The new military spy satellite carried into space on Friday is viewed by some experts as capable of gathering such important information that it is only a matter of time before the Russians begin to think of ways to destroy it in the event of war.
Like the roughly 200 military satellites already deployed in space by the United States and Soviet Union, the $500 million Lacrosse satellite reported to be aboard the space shuttle Atlantis is not armed. It is a surveillance satellite, carrying a sophisticated radar that can look down from space, piercing even cloud cover to reveal what's happening on the ground."As military satellites become more directly applicable to actual combat, they become much more attractive targets for destruction," said John Pike, an expert on space systems with the Federation of American Scientists here.
"Lacrosse provides a good example of that," he said. "It's going up there to find targets for the new Stealth bomber and to look for long-range targets deep behind the lines in the Warsaw Pact. Now, if I've got all that riding on my satellites, the Soviets would be crazy not to try to shoot them down."
"Space is already militarized," agreed William Arkin, an authority on nuclear weaponry with the Institute for Policy Studies, a liberal think tank in Washington. "The question is whether we're going to avoid the weaponization of space."
The United States now has approximately 75 to 80 military satellites in space, while roughly 125 of the 150-plus Russian satellites now in orbit are thought to have some military use. The numbers are approximate, because neither government talks about the matter.
The Pentagon, for example, considers the Atlantis launch a classified military mission for which no information will be provided. It will neither confirm nor deny that the cargo is a radar-imaging satellite.
As approximate as the tallies are, they demonstrate the growing reliance of the two superpowers on military space systems. It was only three decades ago - in 1957 with Russia's Sputnik - that mankind developed the ability to put a manmade object into orbit.
Now, military satellites are in orbit spying on facilities and forces, scanning the radio waves as electronic ferrets, watching for nuclear explosions or missile launches and mapping the Earth's surface.
Even the seemingly mundane tasks in space have become important for war-fighting. Communications is an obvious example, but there are others.
For example, the latest generation of navigation satellites helps provide the pinpoint accuracy now claimed for nuclear missiles like the giant MX. Among other functions, these satellites allow the military to synchronize its watches down to billionths of a second.
And scrutinizing the weather becomes essential in the event of a war. Both the United States and Soviet Union are operating advanced meteorological satellites to aid low-level bombers, detect solar flares and find holes in cloud cover for reconnaissance work.
The United States now has 20 military satellites of various types waiting to go into orbit - victims of the launch hiatus forced by the Challenger disaster and unrelated problems with unmanned Titan boosters.
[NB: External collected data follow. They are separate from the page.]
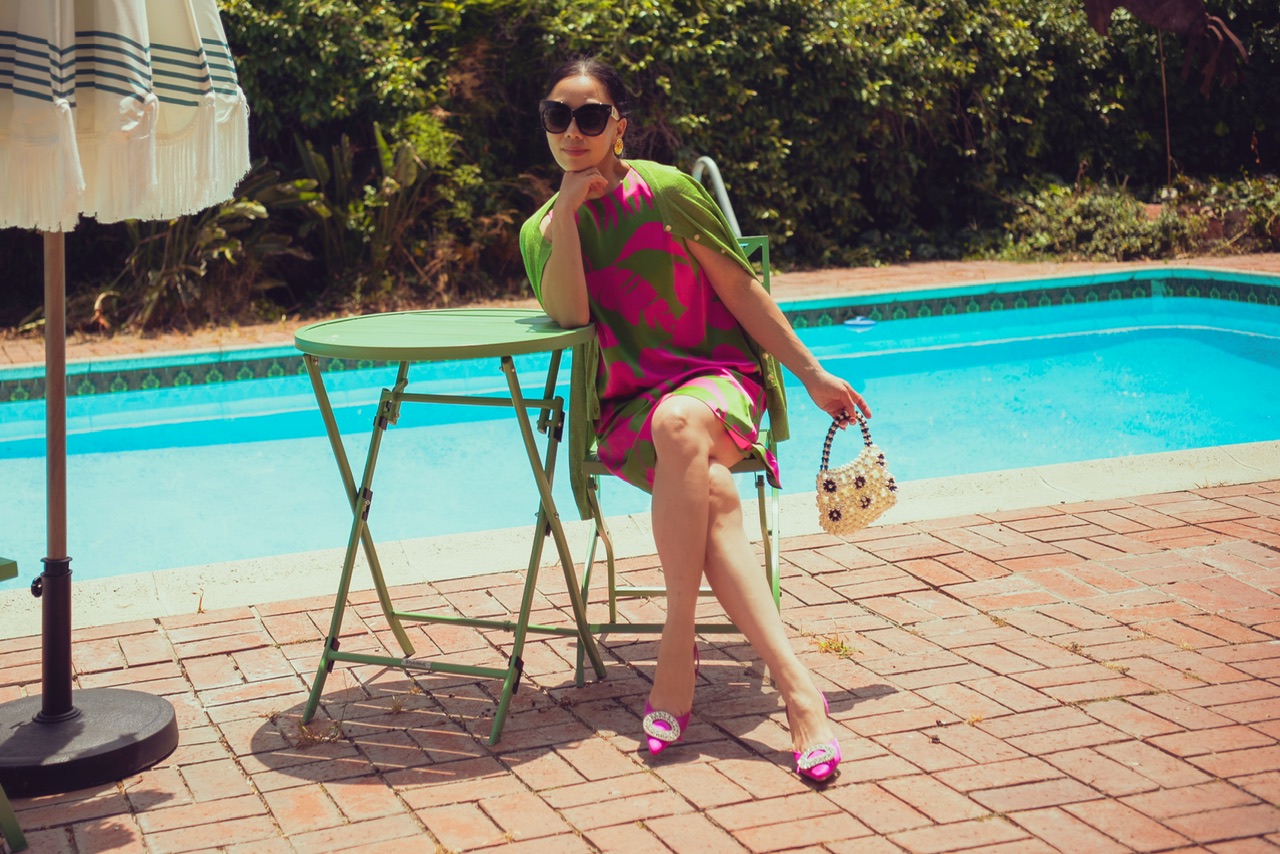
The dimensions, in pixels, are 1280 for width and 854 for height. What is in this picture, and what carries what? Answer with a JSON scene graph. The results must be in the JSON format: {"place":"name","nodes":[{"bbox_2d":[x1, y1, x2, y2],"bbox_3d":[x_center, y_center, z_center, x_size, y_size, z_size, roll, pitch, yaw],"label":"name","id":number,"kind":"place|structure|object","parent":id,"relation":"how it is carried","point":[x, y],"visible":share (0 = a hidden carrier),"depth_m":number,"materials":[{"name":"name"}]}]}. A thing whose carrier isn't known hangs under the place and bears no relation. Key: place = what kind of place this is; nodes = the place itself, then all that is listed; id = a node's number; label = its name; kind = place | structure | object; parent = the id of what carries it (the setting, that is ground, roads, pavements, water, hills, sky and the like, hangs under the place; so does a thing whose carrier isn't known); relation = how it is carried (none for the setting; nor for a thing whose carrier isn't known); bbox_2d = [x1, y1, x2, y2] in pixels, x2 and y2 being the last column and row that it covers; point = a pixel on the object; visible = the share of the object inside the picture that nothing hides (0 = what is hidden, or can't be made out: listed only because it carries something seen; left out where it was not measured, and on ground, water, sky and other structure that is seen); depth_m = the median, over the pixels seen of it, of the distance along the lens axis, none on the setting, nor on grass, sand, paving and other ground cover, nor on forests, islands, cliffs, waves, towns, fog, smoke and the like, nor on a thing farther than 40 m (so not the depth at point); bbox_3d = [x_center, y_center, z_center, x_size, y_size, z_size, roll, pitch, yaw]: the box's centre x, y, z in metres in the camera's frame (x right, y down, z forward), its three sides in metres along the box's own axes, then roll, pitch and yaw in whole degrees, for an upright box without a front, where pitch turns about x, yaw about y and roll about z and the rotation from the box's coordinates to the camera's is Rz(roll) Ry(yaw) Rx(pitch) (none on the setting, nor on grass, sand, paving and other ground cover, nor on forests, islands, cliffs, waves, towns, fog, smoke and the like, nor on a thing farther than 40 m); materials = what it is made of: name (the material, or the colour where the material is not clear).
{"place":"outdoors","nodes":[
{"label":"outdoors","id":0,"kind":"place"},
{"bbox_2d":[0,277,1277,581],"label":"swimming pool","id":1,"kind":"structure","parent":0,"point":[1266,339],"materials":[{"name":"teal liquid"}]},
{"bbox_2d":[845,314,876,329],"bbox_3d":[1.228,-0.595,9.542,0.218,0.090,0.208,-5,11,-20],"label":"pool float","id":2,"kind":"object","parent":1,"relation":"on","point":[857,322],"visible":0.93,"depth_m":9.48,"materials":[{"name":"blue"}]},
{"bbox_2d":[2,474,1278,851],"label":"brick pavement","id":3,"kind":"structure","parent":0,"point":[637,775],"materials":[{"name":"red brick"}]},
{"bbox_2d":[0,0,252,786],"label":"patio umbrella","id":4,"kind":"object","parent":3,"relation":"on","point":[136,13],"visible":0.99,"depth_m":3.09,"materials":[{"name":"white fabric"}]},
{"bbox_2d":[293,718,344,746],"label":"weed","id":5,"kind":"object","parent":3,"relation":"on","point":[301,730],"visible":0.69,"depth_m":3.51,"materials":[{"name":"plant"}]},
{"bbox_2d":[284,305,600,747],"bbox_3d":[-0.404,0.178,3.574,0.680,0.799,0.674,-5,11,-20],"label":"folding table","id":6,"kind":"object","parent":3,"relation":"on","point":[477,354],"visible":0.97,"depth_m":3.50,"materials":[{"name":"green metal"}]},
{"bbox_2d":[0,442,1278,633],"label":"pool edge","id":7,"kind":"object","parent":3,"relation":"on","point":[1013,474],"visible":0.53,"depth_m":4.65,"materials":[{"name":"white stone"}]},
{"bbox_2d":[574,224,784,689],"bbox_3d":[0.089,0.037,3.737,0.472,0.917,0.602,0,11,5],"label":"folding chair","id":8,"kind":"object","parent":3,"relation":"on","point":[760,494],"visible":0.32,"depth_m":3.67,"materials":[{"name":"metal"}]},
{"bbox_2d":[514,55,877,783],"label":"woman","id":9,"kind":"object","parent":8,"relation":"on","point":[557,240],"visible":0.96,"depth_m":3.35},
{"bbox_2d":[815,413,898,537],"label":"handbag","id":10,"kind":"object","parent":9,"relation":"in","point":[862,484],"visible":0.96,"depth_m":3.62,"materials":[{"name":"beige plastic"}]},
{"bbox_2d":[812,634,857,657],"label":"weed","id":11,"kind":"object","parent":3,"relation":"in","point":[845,651],"visible":0.68,"depth_m":3.90,"materials":[{"name":"plant"}]},
{"bbox_2d":[1,250,1279,366],"label":"pavement","id":12,"kind":"structure","parent":0,"point":[892,277],"materials":[{"name":"red brick"}]},
{"label":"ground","id":13,"kind":"structure","parent":0},
{"bbox_2d":[0,555,28,853],"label":"chair","id":14,"kind":"object","parent":13,"relation":"on","point":[11,563],"visible":0.99,"depth_m":2.82,"materials":[{"name":"green"}]},
{"bbox_2d":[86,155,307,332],"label":"shrub","id":15,"kind":"object","parent":13,"relation":"on","point":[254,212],"visible":0.51,"depth_m":9.69,"materials":[{"name":"green plant"}]},
{"bbox_2d":[280,119,449,300],"bbox_3d":[-1.686,-1.283,10.368,1.208,1.209,1.227,-5,11,-20],"label":"shrub","id":16,"kind":"object","parent":13,"relation":"on","point":[319,160],"visible":0.66,"depth_m":10.30,"materials":[{"name":"green plant"}]},
{"bbox_2d":[0,0,1279,333],"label":"hedge","id":17,"kind":"object","parent":13,"relation":"on","point":[752,88],"visible":0.67,"depth_m":11.24,"materials":[{"name":"green plant"}]},
{"bbox_2d":[693,156,739,235],"bbox_3d":[0.332,-0.685,7.689,0.258,1.063,0.822,-5,11,-20],"label":"pool handrail","id":18,"kind":"object","parent":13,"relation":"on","point":[735,222],"visible":0.38,"depth_m":7.62,"materials":[{"name":"silver metal"}]},
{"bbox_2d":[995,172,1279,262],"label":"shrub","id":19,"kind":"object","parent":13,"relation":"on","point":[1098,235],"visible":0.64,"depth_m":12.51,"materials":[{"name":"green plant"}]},
{"bbox_2d":[1157,27,1171,196],"bbox_3d":[3.985,-2.356,12.985,0.072,1.791,0.069,-5,11,-20],"label":"pole","id":20,"kind":"object","parent":13,"relation":"on","point":[1163,75],"visible":0.77,"depth_m":12.96,"materials":[{"name":"brown wood"}]},
{"bbox_2d":[1082,0,1249,96],"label":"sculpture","id":21,"kind":"object","parent":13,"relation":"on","point":[1153,21],"visible":0.97,"depth_m":12.33,"materials":[{"name":"brown"}]}
]}

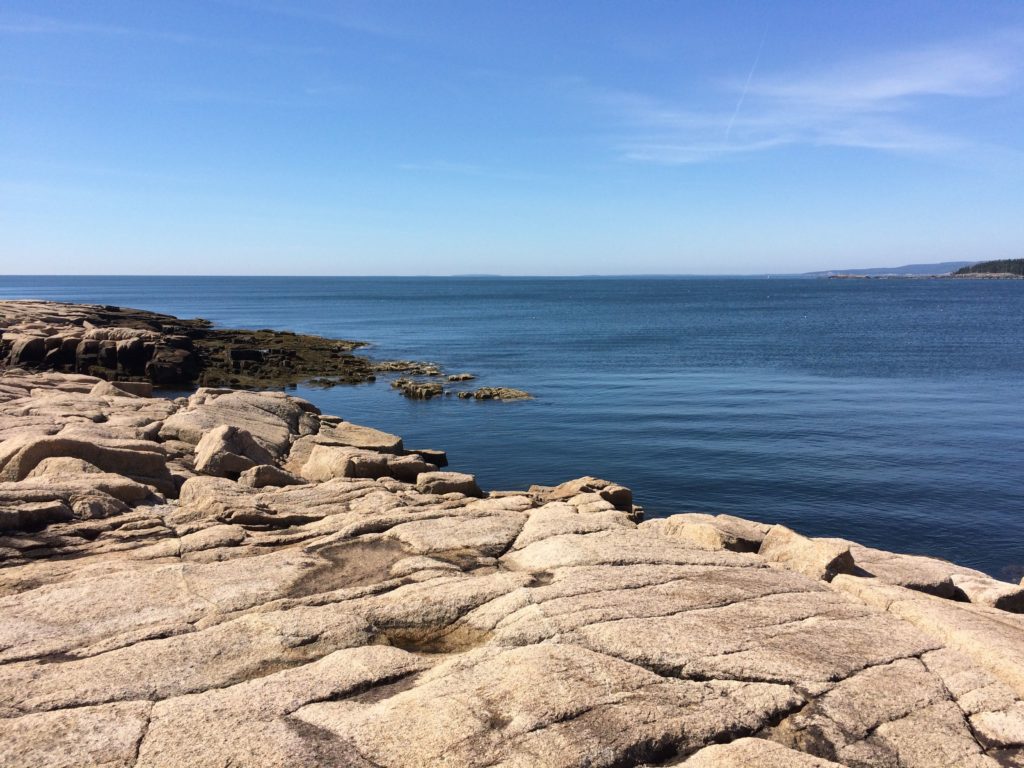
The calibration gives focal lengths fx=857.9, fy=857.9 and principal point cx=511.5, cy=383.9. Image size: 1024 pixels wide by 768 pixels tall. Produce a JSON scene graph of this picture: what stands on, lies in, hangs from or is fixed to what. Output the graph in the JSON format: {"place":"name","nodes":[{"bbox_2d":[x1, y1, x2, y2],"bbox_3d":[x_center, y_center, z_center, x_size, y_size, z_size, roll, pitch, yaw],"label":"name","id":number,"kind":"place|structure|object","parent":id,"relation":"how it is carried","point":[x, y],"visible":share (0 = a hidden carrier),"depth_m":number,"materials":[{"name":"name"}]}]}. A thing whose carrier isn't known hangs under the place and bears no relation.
{"place":"outdoors","nodes":[
{"label":"outdoors","id":0,"kind":"place"},
{"bbox_2d":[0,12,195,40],"label":"cloud","id":1,"kind":"structure","parent":0,"point":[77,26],"materials":[{"name":"white"}]},
{"bbox_2d":[0,299,375,390],"label":"rocky headland","id":2,"kind":"structure","parent":0,"point":[83,330],"materials":[{"name":"brown stone"}]},
{"bbox_2d":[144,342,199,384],"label":"rock","id":3,"kind":"object","parent":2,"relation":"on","point":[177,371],"visible":0.9,"depth_m":28.60,"materials":[{"name":"stone"}]},
{"bbox_2d":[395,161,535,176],"label":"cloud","id":4,"kind":"structure","parent":0,"point":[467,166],"materials":[{"name":"white"}]},
{"bbox_2d":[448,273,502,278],"label":"distant island","id":5,"kind":"structure","parent":0,"point":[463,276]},
{"bbox_2d":[0,0,1023,275],"label":"sky","id":6,"kind":"structure","parent":0,"point":[7,267],"materials":[{"name":"blue"}]},
{"bbox_2d":[724,34,763,141],"label":"contrail","id":7,"kind":"object","parent":6,"relation":"in","point":[736,110],"visible":0.86,"materials":[{"name":"white"}]},
{"bbox_2d":[0,331,1023,767],"label":"rocky shore","id":8,"kind":"structure","parent":0,"point":[170,541],"materials":[{"name":"stone"}]},
{"bbox_2d":[0,500,73,531],"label":"rock","id":9,"kind":"object","parent":8,"relation":"on","point":[43,510],"visible":0.97,"depth_m":7.82,"materials":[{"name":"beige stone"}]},
{"bbox_2d":[0,435,176,498],"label":"boulder","id":10,"kind":"object","parent":8,"relation":"on","point":[47,448],"visible":0.72,"depth_m":9.61,"materials":[{"name":"stone"}]},
{"bbox_2d":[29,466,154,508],"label":"rock","id":11,"kind":"object","parent":8,"relation":"on","point":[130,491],"visible":0.63,"depth_m":8.58,"materials":[{"name":"stone"}]},
{"bbox_2d":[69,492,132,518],"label":"rock","id":12,"kind":"object","parent":8,"relation":"on","point":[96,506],"visible":0.89,"depth_m":8.32,"materials":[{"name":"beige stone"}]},
{"bbox_2d":[92,379,154,398],"bbox_3d":[-8.378,0.200,18.331,1.250,0.590,1.140,0,7,0],"label":"rock","id":13,"kind":"object","parent":8,"relation":"on","point":[134,386],"visible":0.63,"depth_m":18.05,"materials":[{"name":"stone"}]},
{"bbox_2d":[194,425,278,478],"bbox_3d":[-3.696,0.970,11.462,1.057,0.818,1.100,0,7,0],"label":"boulder","id":14,"kind":"object","parent":8,"relation":"on","point":[230,439],"visible":0.81,"depth_m":11.16,"materials":[{"name":"beige stone"}]},
{"bbox_2d":[161,389,316,459],"bbox_3d":[-4.532,0.786,14.297,2.380,1.182,2.437,0,7,0],"label":"boulder","id":15,"kind":"object","parent":8,"relation":"on","point":[270,403],"visible":0.66,"depth_m":13.82,"materials":[{"name":"stone"}]},
{"bbox_2d":[178,475,315,523],"bbox_3d":[-2.742,1.265,8.961,1.320,0.508,1.169,0,7,0],"label":"rock","id":16,"kind":"object","parent":8,"relation":"on","point":[187,495],"visible":0.77,"depth_m":8.68,"materials":[{"name":"beige stone"}]},
{"bbox_2d":[241,463,303,488],"bbox_3d":[-3.010,1.182,10.743,0.787,0.399,0.676,-5,9,-33],"label":"rock","id":17,"kind":"object","parent":8,"relation":"on","point":[263,478],"visible":0.78,"depth_m":10.49,"materials":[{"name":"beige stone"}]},
{"bbox_2d":[291,436,404,482],"bbox_3d":[-2.245,1.161,11.802,1.317,0.626,1.156,0,7,0],"label":"rock","id":18,"kind":"object","parent":8,"relation":"on","point":[323,454],"visible":0.78,"depth_m":11.47,"materials":[{"name":"beige stone"}]},
{"bbox_2d":[288,538,409,598],"label":"puddle","id":19,"kind":"object","parent":8,"relation":"in","point":[331,571],"visible":0.58,"materials":[{"name":"brown"}]},
{"bbox_2d":[315,421,403,453],"bbox_3d":[-2.639,1.075,14.123,1.531,0.683,1.457,0,7,0],"label":"rock","id":20,"kind":"object","parent":8,"relation":"on","point":[380,435],"visible":0.62,"depth_m":13.90,"materials":[{"name":"beige stone"}]},
{"bbox_2d":[387,456,433,481],"bbox_3d":[-1.464,1.231,12.148,0.732,0.419,0.665,-2,8,-16],"label":"rock","id":21,"kind":"object","parent":8,"relation":"on","point":[412,465],"visible":0.76,"depth_m":11.88,"materials":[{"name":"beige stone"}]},
{"bbox_2d":[411,448,447,467],"bbox_3d":[-1.553,1.321,14.885,0.821,0.379,0.646,0,7,0],"label":"rock","id":22,"kind":"object","parent":8,"relation":"on","point":[439,457],"visible":0.66,"depth_m":14.71,"materials":[{"name":"stone"}]},
{"bbox_2d":[375,620,492,654],"label":"puddle","id":23,"kind":"object","parent":8,"relation":"in","point":[431,648],"visible":0.47,"materials":[{"name":"brown liquid"}]},
{"bbox_2d":[416,471,481,497],"bbox_3d":[-0.859,1.341,11.054,0.885,0.415,0.753,0,7,0],"label":"rock","id":24,"kind":"object","parent":8,"relation":"on","point":[471,485],"visible":0.8,"depth_m":10.84,"materials":[{"name":"stone"}]},
{"bbox_2d":[529,476,632,511],"bbox_3d":[0.786,1.406,10.498,1.263,0.503,1.036,0,7,0],"label":"rock","id":25,"kind":"object","parent":8,"relation":"on","point":[624,491],"visible":0.69,"depth_m":10.29,"materials":[{"name":"stone"}]},
{"bbox_2d":[664,512,766,552],"bbox_3d":[2.003,1.517,8.286,0.953,0.442,0.936,0,7,0],"label":"rock","id":26,"kind":"object","parent":8,"relation":"on","point":[724,538],"visible":0.7,"depth_m":8.06,"materials":[{"name":"beige stone"}]},
{"bbox_2d":[759,525,857,579],"bbox_3d":[2.582,1.518,7.458,0.664,0.443,0.832,-5,9,-33],"label":"rock","id":27,"kind":"object","parent":8,"relation":"on","point":[798,553],"visible":0.75,"depth_m":7.25,"materials":[{"name":"beige stone"}]},
{"bbox_2d":[845,549,956,597],"bbox_3d":[3.255,1.715,7.387,0.930,0.407,0.950,0,7,0],"label":"rock","id":28,"kind":"object","parent":8,"relation":"on","point":[908,575],"visible":0.66,"depth_m":7.17,"materials":[{"name":"beige stone"}]},
{"bbox_2d":[952,571,1023,612],"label":"rock","id":29,"kind":"object","parent":8,"relation":"on","point":[1005,599],"visible":0.68,"depth_m":7.17,"materials":[{"name":"beige stone"}]},
{"bbox_2d":[0,275,1023,583],"label":"sea","id":30,"kind":"structure","parent":0,"point":[813,328],"materials":[{"name":"blue liquid"}]},
{"bbox_2d":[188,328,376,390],"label":"rock","id":31,"kind":"object","parent":30,"relation":"in","point":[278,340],"visible":0.63,"depth_m":33.14,"materials":[{"name":"brown stone"}]},
{"bbox_2d":[370,360,441,375],"bbox_3d":[-4.227,-0.481,33.293,3.120,0.629,2.604,0,7,0],"label":"rock","id":32,"kind":"object","parent":30,"relation":"in","point":[389,368],"visible":0.94,"depth_m":33.11,"materials":[{"name":"stone"}]},
{"bbox_2d":[392,379,444,398],"bbox_3d":[-2.930,0.321,27.002,1.778,0.667,2.049,0,7,0],"label":"rock","id":33,"kind":"object","parent":30,"relation":"in","point":[433,390],"visible":0.96,"depth_m":26.69,"materials":[{"name":"stone"}]},
{"bbox_2d":[446,373,473,381],"bbox_3d":[-1.874,-0.081,30.338,1.187,0.423,1.183,0,7,0],"label":"rock","id":34,"kind":"object","parent":30,"relation":"in","point":[463,377],"visible":0.96,"depth_m":30.22,"materials":[{"name":"brown stone"}]},
{"bbox_2d":[456,386,533,401],"bbox_3d":[-0.533,0.472,25.673,2.718,0.558,2.164,0,7,0],"label":"rock","id":35,"kind":"object","parent":30,"relation":"in","point":[484,390],"visible":0.96,"depth_m":25.58,"materials":[{"name":"stone"}]},
{"bbox_2d":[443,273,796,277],"label":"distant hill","id":36,"kind":"structure","parent":0,"point":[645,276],"materials":[{"name":"blue"}]},
{"bbox_2d":[606,38,1022,163],"label":"cloud","id":37,"kind":"structure","parent":0,"point":[887,93],"materials":[{"name":"white"}]},
{"bbox_2d":[803,261,971,276],"label":"distant hill","id":38,"kind":"structure","parent":0,"point":[895,269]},
{"bbox_2d":[953,258,1023,277],"label":"wooded headland","id":39,"kind":"structure","parent":0,"point":[1022,272],"materials":[{"name":"green plant"}]}
]}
As that backlog is slowly erased, Arkin, Pike and others suggest the Pentagon - and perhaps the Kremlin - will face other problems with their satellite hardware besides protecting them as tempting targets.
"The expense of these new types of satellites is not to be believed," says Arkin.
"We're going to have to look at a single satellite the way we look at an aircraft carrier. These satellites alone are costing $250 million and up."
Such complaints don't bother Pentagon officials, because they see no alternative.